### Required task:
Give the data again, word for word.

==== Material ====

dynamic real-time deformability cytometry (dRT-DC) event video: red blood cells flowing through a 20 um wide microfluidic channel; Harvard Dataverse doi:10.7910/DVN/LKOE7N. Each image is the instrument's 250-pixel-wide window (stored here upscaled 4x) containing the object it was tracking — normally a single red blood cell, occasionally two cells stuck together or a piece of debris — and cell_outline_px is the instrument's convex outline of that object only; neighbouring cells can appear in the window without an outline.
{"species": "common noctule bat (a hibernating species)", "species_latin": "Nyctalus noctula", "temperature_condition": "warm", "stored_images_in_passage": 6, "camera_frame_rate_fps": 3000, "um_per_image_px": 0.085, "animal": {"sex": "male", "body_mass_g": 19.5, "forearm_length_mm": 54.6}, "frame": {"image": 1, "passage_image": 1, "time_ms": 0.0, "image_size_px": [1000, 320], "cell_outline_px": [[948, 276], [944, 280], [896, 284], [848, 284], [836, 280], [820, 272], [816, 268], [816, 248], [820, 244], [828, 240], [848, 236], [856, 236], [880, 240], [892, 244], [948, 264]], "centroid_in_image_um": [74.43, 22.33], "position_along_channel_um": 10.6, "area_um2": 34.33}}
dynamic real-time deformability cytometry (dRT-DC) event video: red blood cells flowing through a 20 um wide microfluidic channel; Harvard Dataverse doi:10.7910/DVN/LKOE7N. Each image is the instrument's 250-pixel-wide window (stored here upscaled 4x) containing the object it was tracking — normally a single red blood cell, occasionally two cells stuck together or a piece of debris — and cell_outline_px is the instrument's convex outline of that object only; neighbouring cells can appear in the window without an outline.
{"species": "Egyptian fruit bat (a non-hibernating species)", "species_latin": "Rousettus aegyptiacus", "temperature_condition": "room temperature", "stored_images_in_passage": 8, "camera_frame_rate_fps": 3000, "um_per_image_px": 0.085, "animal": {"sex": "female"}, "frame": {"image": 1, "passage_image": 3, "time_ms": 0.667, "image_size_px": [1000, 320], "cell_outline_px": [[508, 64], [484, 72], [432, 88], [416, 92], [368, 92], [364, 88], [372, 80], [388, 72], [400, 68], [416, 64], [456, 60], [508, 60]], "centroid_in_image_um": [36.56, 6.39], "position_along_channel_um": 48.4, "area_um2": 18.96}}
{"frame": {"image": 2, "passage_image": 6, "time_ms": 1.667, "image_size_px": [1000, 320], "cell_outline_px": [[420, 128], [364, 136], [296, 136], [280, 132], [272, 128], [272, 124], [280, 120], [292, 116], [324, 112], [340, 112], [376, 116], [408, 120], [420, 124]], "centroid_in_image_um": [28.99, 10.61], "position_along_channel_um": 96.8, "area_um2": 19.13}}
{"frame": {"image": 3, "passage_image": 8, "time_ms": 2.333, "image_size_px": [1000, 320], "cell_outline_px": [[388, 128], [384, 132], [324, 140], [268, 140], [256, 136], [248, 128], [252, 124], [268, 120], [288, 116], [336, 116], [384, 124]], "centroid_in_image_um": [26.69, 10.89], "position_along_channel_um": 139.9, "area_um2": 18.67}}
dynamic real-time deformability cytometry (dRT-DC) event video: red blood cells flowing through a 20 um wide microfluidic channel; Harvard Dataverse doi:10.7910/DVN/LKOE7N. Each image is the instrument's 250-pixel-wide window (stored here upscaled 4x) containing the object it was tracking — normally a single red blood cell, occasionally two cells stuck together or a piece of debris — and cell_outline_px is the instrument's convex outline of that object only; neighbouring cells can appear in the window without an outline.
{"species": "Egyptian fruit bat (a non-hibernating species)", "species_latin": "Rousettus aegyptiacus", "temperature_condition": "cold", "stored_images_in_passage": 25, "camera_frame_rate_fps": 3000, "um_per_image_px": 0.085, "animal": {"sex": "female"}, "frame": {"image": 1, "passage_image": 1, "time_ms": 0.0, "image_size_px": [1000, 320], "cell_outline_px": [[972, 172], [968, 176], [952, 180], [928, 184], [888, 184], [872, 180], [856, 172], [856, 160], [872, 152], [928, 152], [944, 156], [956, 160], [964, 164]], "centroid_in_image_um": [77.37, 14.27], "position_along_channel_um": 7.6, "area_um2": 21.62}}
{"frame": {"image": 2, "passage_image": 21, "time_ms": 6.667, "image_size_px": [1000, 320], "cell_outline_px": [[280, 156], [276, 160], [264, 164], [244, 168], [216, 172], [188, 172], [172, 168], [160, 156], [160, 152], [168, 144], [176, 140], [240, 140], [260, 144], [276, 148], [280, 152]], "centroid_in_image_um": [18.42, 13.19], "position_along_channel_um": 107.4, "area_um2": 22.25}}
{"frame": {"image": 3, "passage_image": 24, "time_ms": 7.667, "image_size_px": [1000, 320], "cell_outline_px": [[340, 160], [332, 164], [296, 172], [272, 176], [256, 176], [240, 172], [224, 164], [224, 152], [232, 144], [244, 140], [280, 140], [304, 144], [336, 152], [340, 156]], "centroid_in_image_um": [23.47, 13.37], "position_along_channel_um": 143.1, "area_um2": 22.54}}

====

### The output:
dynamic real-time deformability cytometry (dRT-DC) event video: red blood cells flowing through a 20 um wide microfluidic channel; Harvard Dataverse doi:10.7910/DVN/LKOE7N. Each image is the instrument's 250-pixel-wide window (stored here upscaled 4x) containing the object it was tracking — normally a single red blood cell, occasionally two cells stuck together or a piece of debris — and cell_outline_px is the instrument's convex outline of that object only; neighbouring cells can appear in the window without an outline.
{"species": "common noctule bat (a hibernating species)", "species_latin": "Nyctalus noctula", "temperature_condition": "warm", "stored_images_in_passage": 6, "camera_frame_rate_fps": 3000, "um_per_image_px": 0.085, "animal": {"sex": "male", "body_mass_g": 19.5, "forearm_length_mm": 54.6}, "frame": {"image": 1, "passage_image": 1, "time_ms": 0.0, "image_size_px": [1000, 320], "cell_outline_px": [[948, 276], [944, 280], [896, 284], [848, 284], [836, 280], [820, 272], [816, 268], [816, 248], [820, 244], [828, 240], [848, 236], [856, 236], [880, 240], [892, 244], [948, 264]], "centroid_in_image_um": [74.43, 22.33], "position_along_channel_um": 10.6, "area_um2": 34.33}}
dynamic real-time deformability cytometry (dRT-DC) event video: red blood cells flowing through a 20 um wide microfluidic channel; Harvard Dataverse doi:10.7910/DVN/LKOE7N. Each image is the instrument's 250-pixel-wide window (stored here upscaled 4x) containing the object it was tracking — normally a single red blood cell, occasionally two cells stuck together or a piece of debris — and cell_outline_px is the instrument's convex outline of that object only; neighbouring cells can appear in the window without an outline.
{"species": "Egyptian fruit bat (a non-hibernating species)", "species_latin": "Rousettus aegyptiacus", "temperature_condition": "room temperature", "stored_images_in_passage": 8, "camera_frame_rate_fps": 3000, "um_per_image_px": 0.085, "animal": {"sex": "female"}, "frame": {"image": 1, "passage_image": 3, "time_ms": 0.667, "image_size_px": [1000, 320], "cell_outline_px": [[508, 64], [484, 72], [432, 88], [416, 92], [368, 92], [364, 88], [372, 80], [388, 72], [400, 68], [416, 64], [456, 60], [508, 60]], "centroid_in_image_um": [36.56, 6.39], "position_along_channel_um": 48.4, "area_um2": 18.96}}
{"frame": {"image": 2, "passage_image": 6, "time_ms": 1.667, "image_size_px": [1000, 320], "cell_outline_px": [[420, 128], [364, 136], [296, 136], [280, 132], [272, 128], [272, 124], [280, 120], [292, 116], [324, 112], [340, 112], [376, 116], [408, 120], [420, 124]], "centroid_in_image_um": [28.99, 10.61], "position_along_channel_um": 96.8, "area_um2": 19.13}}
{"frame": {"image": 3, "passage_image": 8, "time_ms": 2.333, "image_size_px": [1000, 320], "cell_outline_px": [[388, 128], [384, 132], [324, 140], [268, 140], [256, 136], [248, 128], [252, 124], [268, 120], [288, 116], [336, 116], [384, 124]], "centroid_in_image_um": [26.69, 10.89], "position_along_channel_um": 139.9, "area_um2": 18.67}}
dynamic real-time deformability cytometry (dRT-DC) event video: red blood cells flowing through a 20 um wide microfluidic channel; Harvard Dataverse doi:10.7910/DVN/LKOE7N. Each image is the instrument's 250-pixel-wide window (stored here upscaled 4x) containing the object it was tracking — normally a single red blood cell, occasionally two cells stuck together or a piece of debris — and cell_outline_px is the instrument's convex outline of that object only; neighbouring cells can appear in the window without an outline.
{"species": "Egyptian fruit bat (a non-hibernating species)", "species_latin": "Rousettus aegyptiacus", "temperature_condition": "cold", "stored_images_in_passage": 25, "camera_frame_rate_fps": 3000, "um_per_image_px": 0.085, "animal": {"sex": "female"}, "frame": {"image": 1, "passage_image": 1, "time_ms": 0.0, "image_size_px": [1000, 320], "cell_outline_px": [[972, 172], [968, 176], [952, 180], [928, 184], [888, 184], [872, 180], [856, 172], [856, 160], [872, 152], [928, 152], [944, 156], [956, 160], [964, 164]], "centroid_in_image_um": [77.37, 14.27], "position_along_channel_um": 7.6, "area_um2": 21.62}}
{"frame": {"image": 2, "passage_image": 21, "time_ms": 6.667, "image_size_px": [1000, 320], "cell_outline_px": [[280, 156], [276, 160], [264, 164], [244, 168], [216, 172], [188, 172], [172, 168], [160, 156], [160, 152], [168, 144], [176, 140], [240, 140], [260, 144], [276, 148], [280, 152]], "centroid_in_image_um": [18.42, 13.19], "position_along_channel_um": 107.4, "area_um2": 22.25}}
{"frame": {"image": 3, "passage_image": 24, "time_ms": 7.667, "image_size_px": [1000, 320], "cell_outline_px": [[340, 160], [332, 164], [296, 172], [272, 176], [256, 176], [240, 172], [224, 164], [224, 152], [232, 144], [244, 140], [280, 140], [304, 144], [336, 152], [340, 156]], "centroid_in_image_um": [23.47, 13.37], "position_along_channel_um": 143.1, "area_um2": 22.54}}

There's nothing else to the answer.